Исследования Фриды Фромм-Райхман и Грегори Бейтсона раскрыли детали и механизм общения деспотичных матерей с детьми. Несмотря на то что они исследовали семьи больных шизофренией, механизм двойного послания оказался универсальным способом коммуникации в обществе. Мы даже не замечаем, что именно так общаемся в семьях, на работе, в кругу друзей и знакомых.


ФЕНОМЕН «ДЕСПОТИЧНАЯ МАТЬ»

…Возможно, с моей стороны грех отзываться плохо о самом родном человеке, но я считаю, что обязана матери своей неудавшейся жизнью.

Навязчивая материнская опека довлела надо мной с детства. Мама решала за меня все: сколько и когда мне есть, как одеваться, с кем дружить, каким предметам в школе отдавать предпочтение. Заставила заниматься музыкой, хотя преподаватели в музыкальной школе в один голос признавали, что способностей у меня нет. Мама всегда упорно стояла на своем. Она мечтала, как я выступаю на большой сцене, а она сидит в первом ряду, гордится мной и утирает от счастья слезы. А получился средненький педагог, от которого не в восторге ни ученики, ни коллеги.

Однажды появился человек, в которого я влюбилась без памяти. Сережа был из простой семьи, работал в радиомастерской. У нас складывались прекрасные отношения. Узнав об этом, мать тут же приняла меры: «Он плебей, не пара тебе. Такая девушка, как ты, достойна лучшего». В доме начались ссоры, я даже грозилась уйти из дома. Но тогда мать сказала: «Если ты уйдешь, я наложу на себя руки и оставлю записку, что ты во всем виновата». Зная ее взрывной, истеричный характер, я не сомневаюсь в ее словах. С Сережей пришлось расстаться.

Сейчас мне 36 лет. Живу серой, убогой жизнью. Вдвоем с матерью. Теперь мать то и дело обзывает меня жирной коровой. Как называют нас соседи: две склочные грымзы. Да, я сама вижу, что стала на нее похожа: такая же нервная, подозрительная, презирающая всех и вся. Иногда, когда я замечаю за собой такое же отношение к людям, как у моей матери, я думаю, что если бы у меня были дети, я относилась бы к ним так же, как моя мать относилась ко мне. Неужели ничего нельзя изменить?

Жанна (из газеты «Моя семья»)
+++
Задания упражнения ::
1. Кратко перескажите в виде списка абзац текста о деспотичной матери, начинающийся словами «Навязчивая материнская опека», сохранив его основные факты.
2. Перепечатайте без изменений фрагмент текста о деспотичной матери, который открывается словами «Исследования Фриды Фромм-Райхман» и завершается словами «в кругу друзей и знакомых.».
3. Продолжите текст о деспотичной матери, начав сразу после его последней строки.
Материал ниже получен из другого источника.

Собранные данные ::
+++
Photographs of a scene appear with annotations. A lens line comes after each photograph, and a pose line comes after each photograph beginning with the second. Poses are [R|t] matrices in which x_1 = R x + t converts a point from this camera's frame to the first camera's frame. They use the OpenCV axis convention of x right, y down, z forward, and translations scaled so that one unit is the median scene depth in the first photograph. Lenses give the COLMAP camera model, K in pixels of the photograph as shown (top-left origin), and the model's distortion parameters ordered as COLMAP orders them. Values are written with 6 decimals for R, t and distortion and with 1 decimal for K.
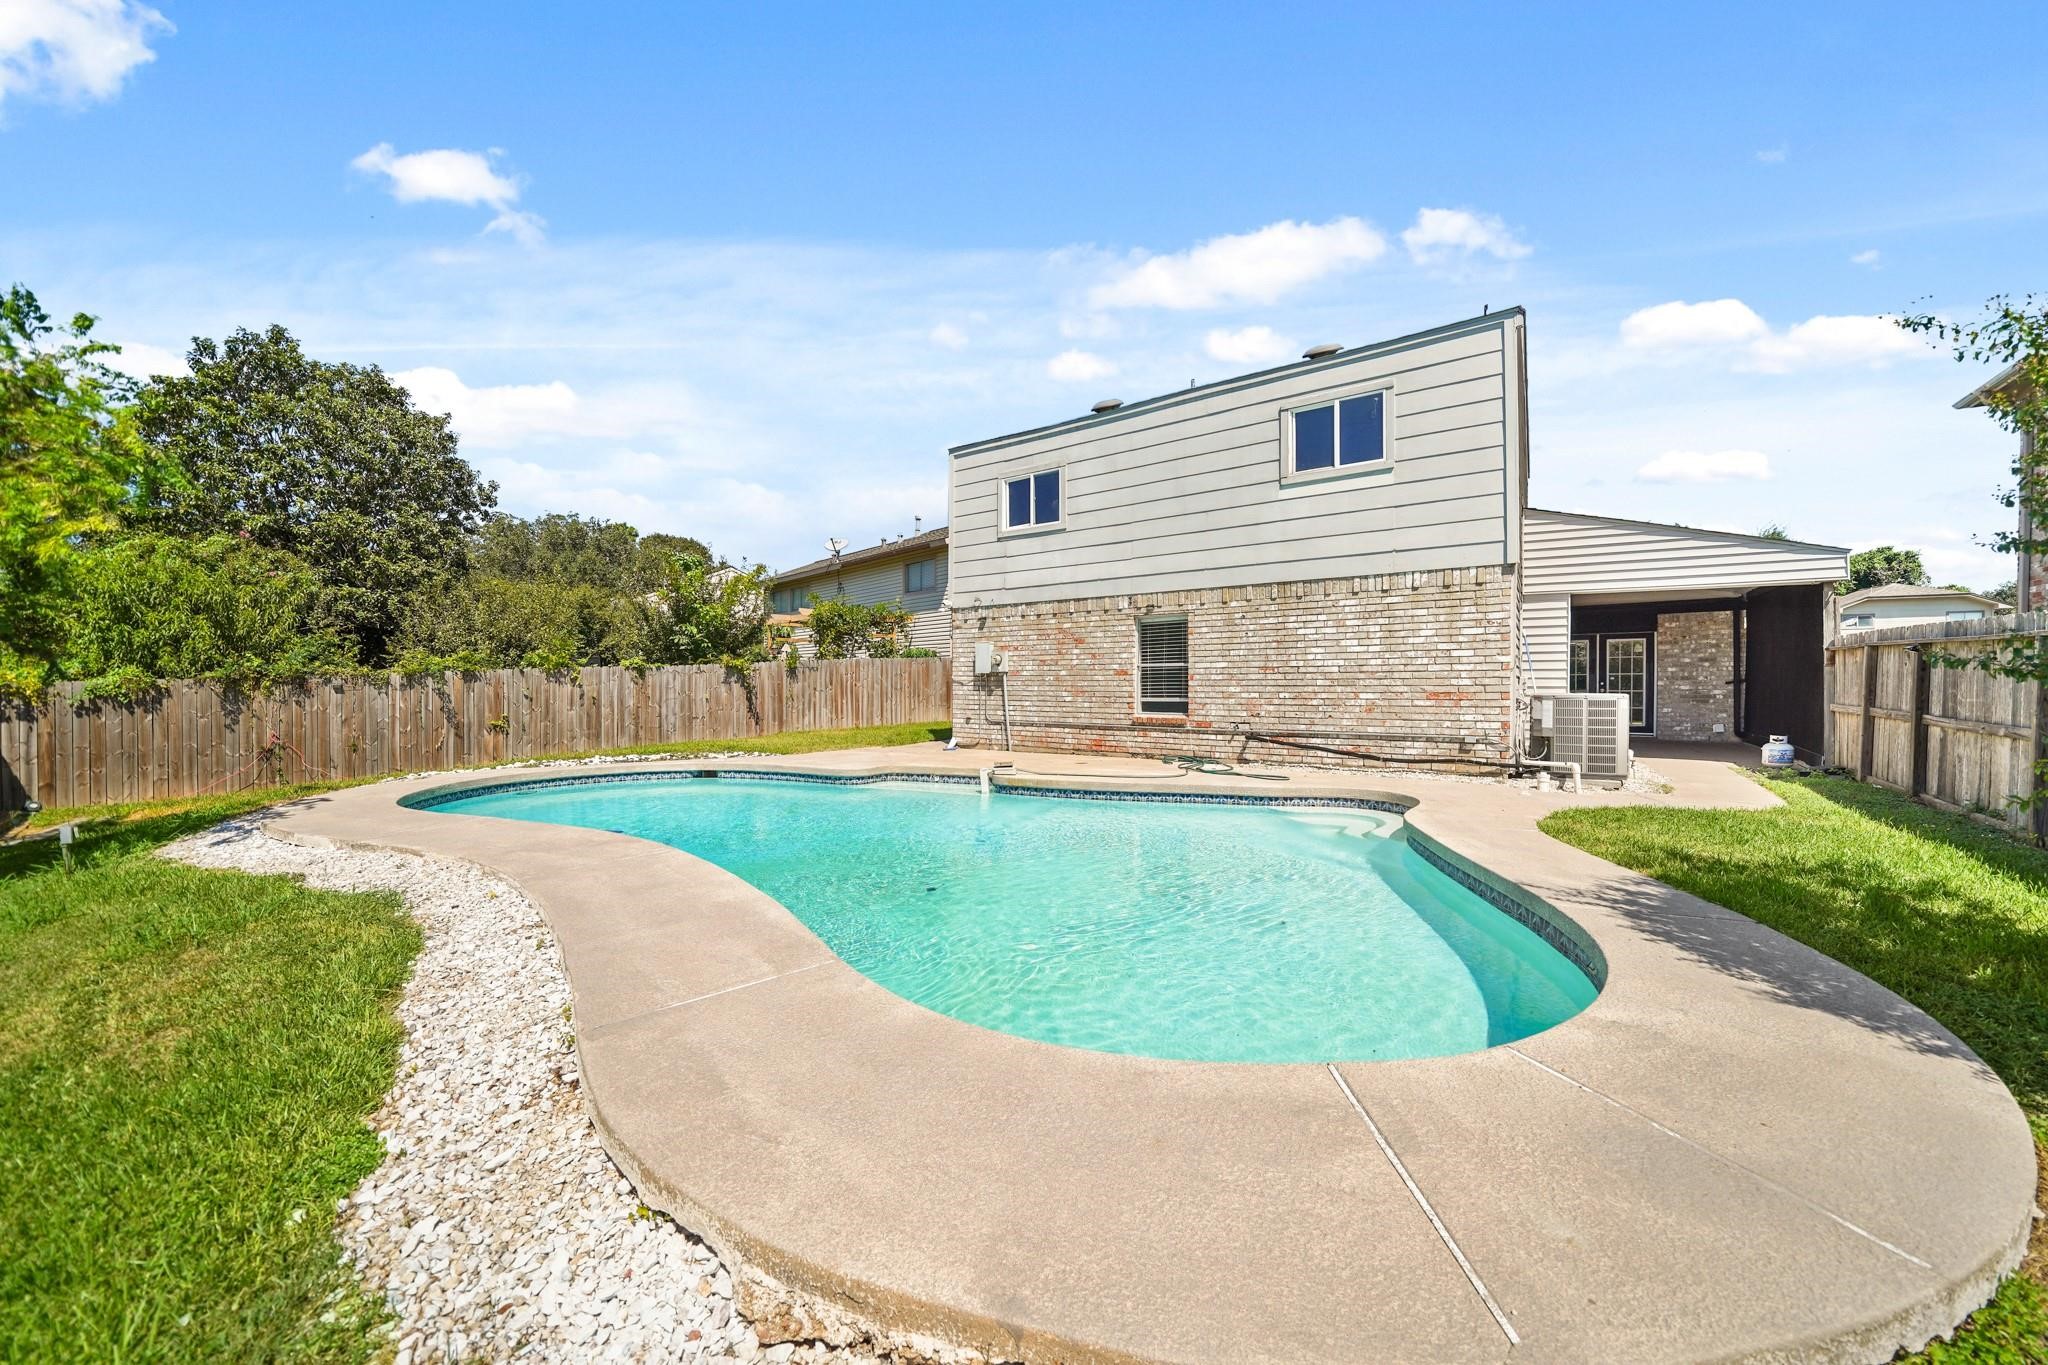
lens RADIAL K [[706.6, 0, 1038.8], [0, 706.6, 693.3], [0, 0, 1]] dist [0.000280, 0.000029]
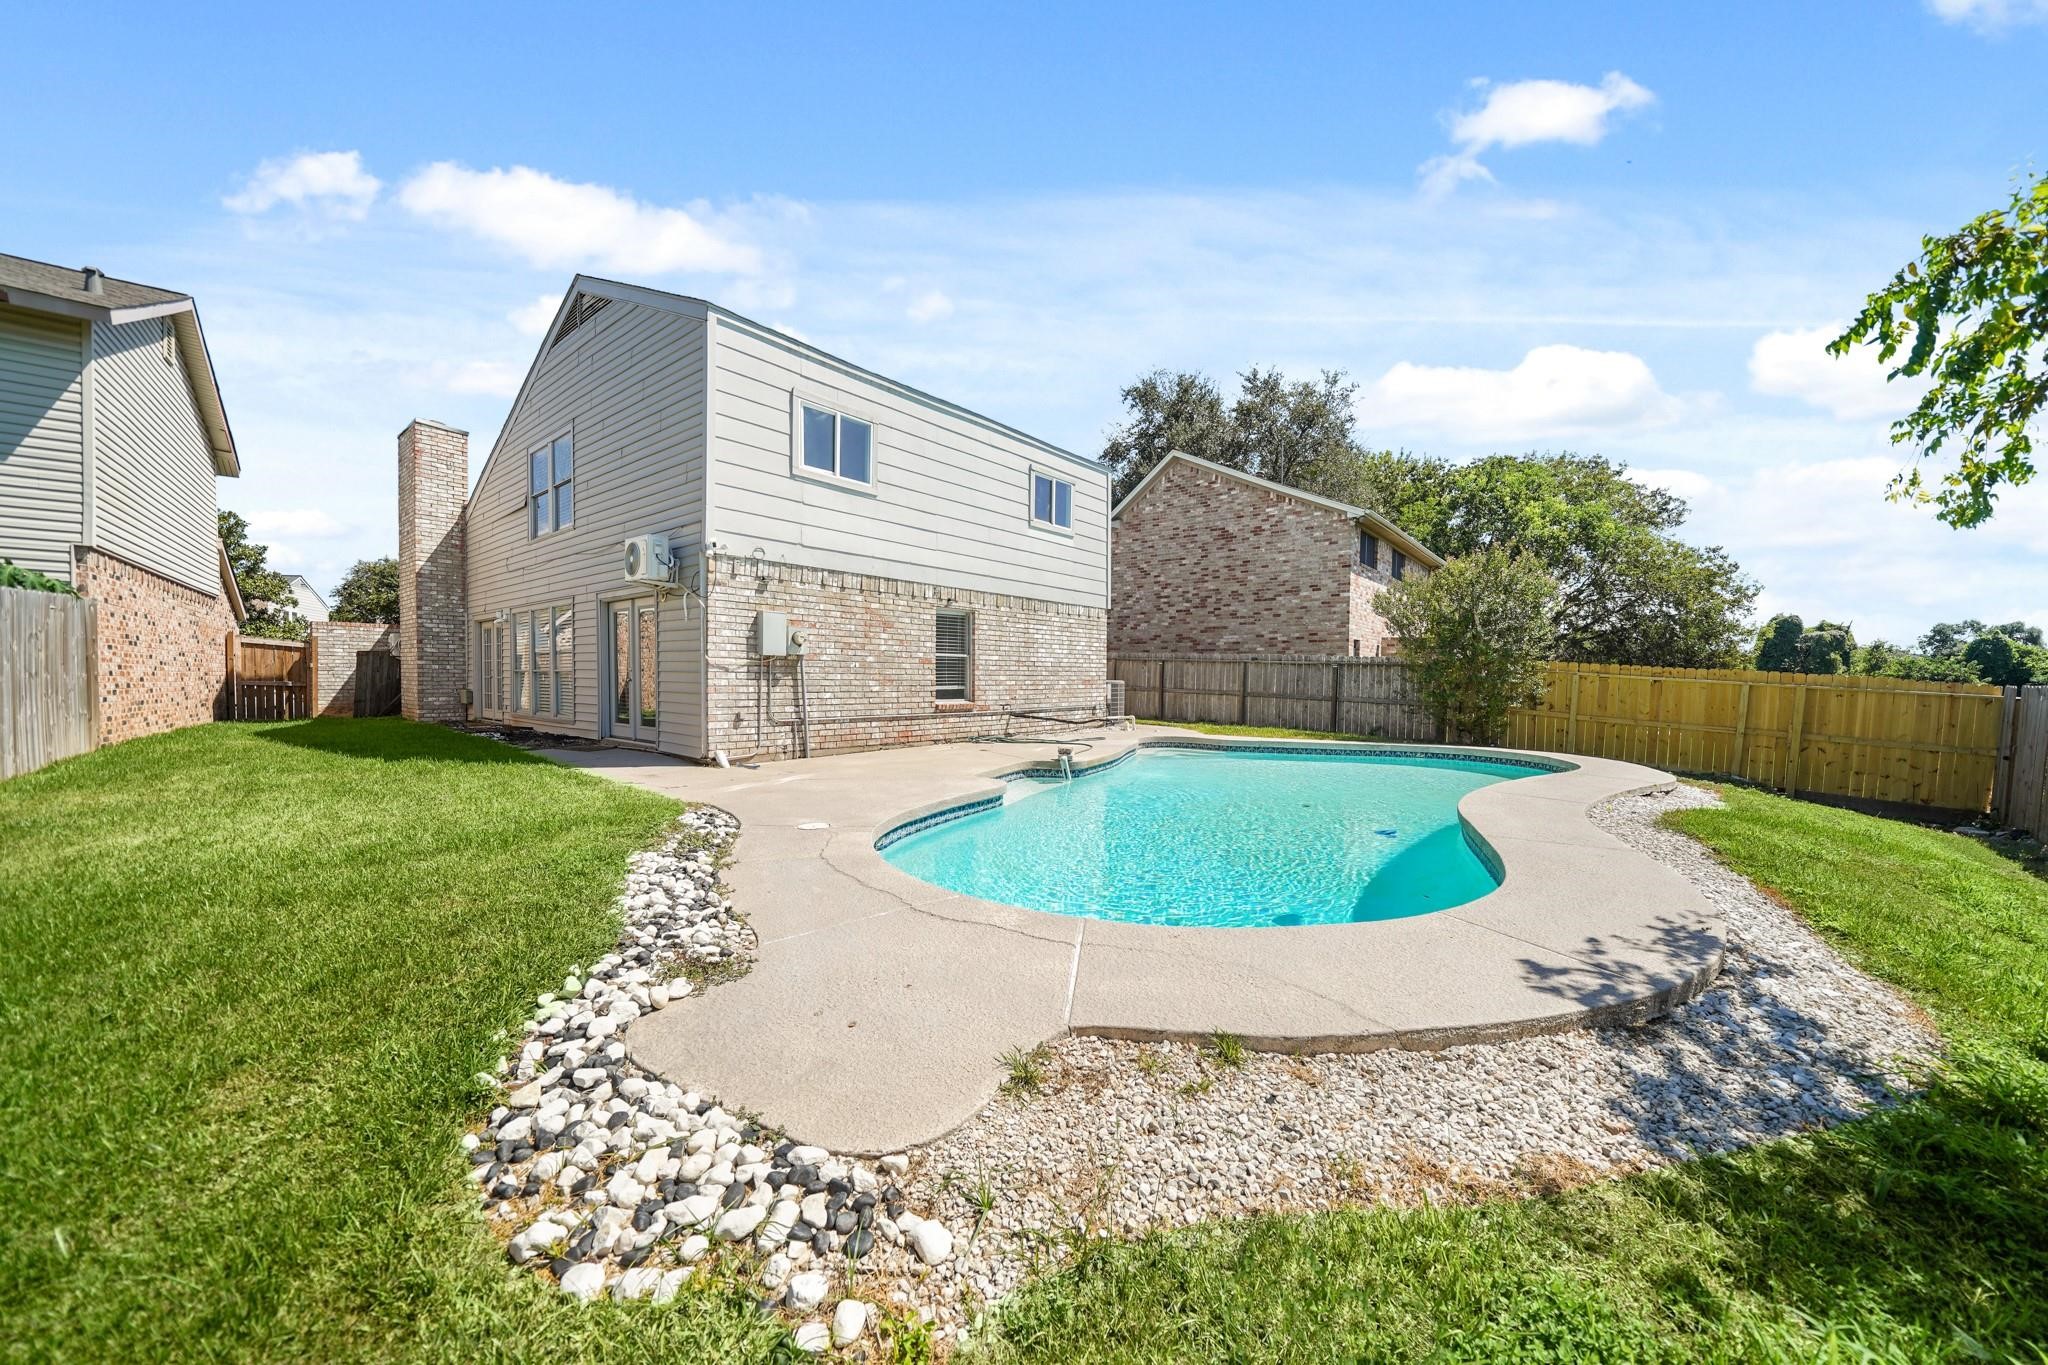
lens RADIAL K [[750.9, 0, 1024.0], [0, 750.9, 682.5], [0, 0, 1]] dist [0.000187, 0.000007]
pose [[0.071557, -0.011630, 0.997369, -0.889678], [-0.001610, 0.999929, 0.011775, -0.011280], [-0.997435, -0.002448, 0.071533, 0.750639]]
+++
Ответы к заданиям ::
1.
- Мать с детства решала за автора письма всё: сколько и когда есть, как одеваться, с кем дружить, каким школьным предметам отдавать предпочтение.
- Она заставила заниматься музыкой, хотя преподаватели музыкальной школы единодушно признавали отсутствие способностей.
- Мать упорно стояла на своём и мечтала увидеть выступление на большой сцене, сидя в первом ряду.
- В итоге получился средний педагог, от которого не в восторге ни ученики, ни коллеги.

2.
Исследования Фриды Фромм-Райхман и Грегори Бейтсона раскрыли детали и механизм общения деспотичных матерей с детьми. Несмотря на то что они исследовали семьи больных шизофренией, механизм двойного послания оказался универсальным способом коммуникации в обществе. Мы даже не замечаем, что именно так общаемся в семьях, на работе, в кругу друзей и знакомых.

3.
Деспотичные матери – это умные, образованные женщины и «хорошие девочки» во всех смыслах. Они очень хотят быть хорошими матерями, однако непроизвольно отталкивают своих детей и часто даже не понимают этого. Осознанное желание быть хорошей матерью и неосознаваемое отвержение ребенка порождает мощную борьбу этих двух состояний – внутренний конфликт, что обеспечивает формирование механизма двойного посыла. Об этом мы еще поговорим чуть ниже.

Давайте все же определим тип матерей, который входит в понятие «деспотичная мать». Три ключевых признака: гиперконтроль, optima mater и отвержение.


Гиперконтроль, гиперопека, слияние

Деспотичная мать – женщина властная, доминирующая, деспотичная, навязчивая, амбициозная. Требует полного и безоговорочного подчинения ее воле и не отстанет, пока не добьется своего. Она убеждена, что действует правильно и из лучших побуждений, без нее ребенок точно не справится или все сделает не так: «Ты без меня пропадешь»; «Тебе ничего нельзя поручить»; «Ты без меня никто»; «Если бы не я, то…»; «Ты сделаешь все, как я говорю!» Ей важно быть уверенной в нужном, наилучшем результате, поэтому она жестко контролирует как ребенок или взрослые дети выполняют ее предписания и указания. Она лишает их права голоса и возможности сделать самостоятельный выбор, вмешивается абсолютно во все сферы жизни своих взрослых детей – это и есть гиперопека.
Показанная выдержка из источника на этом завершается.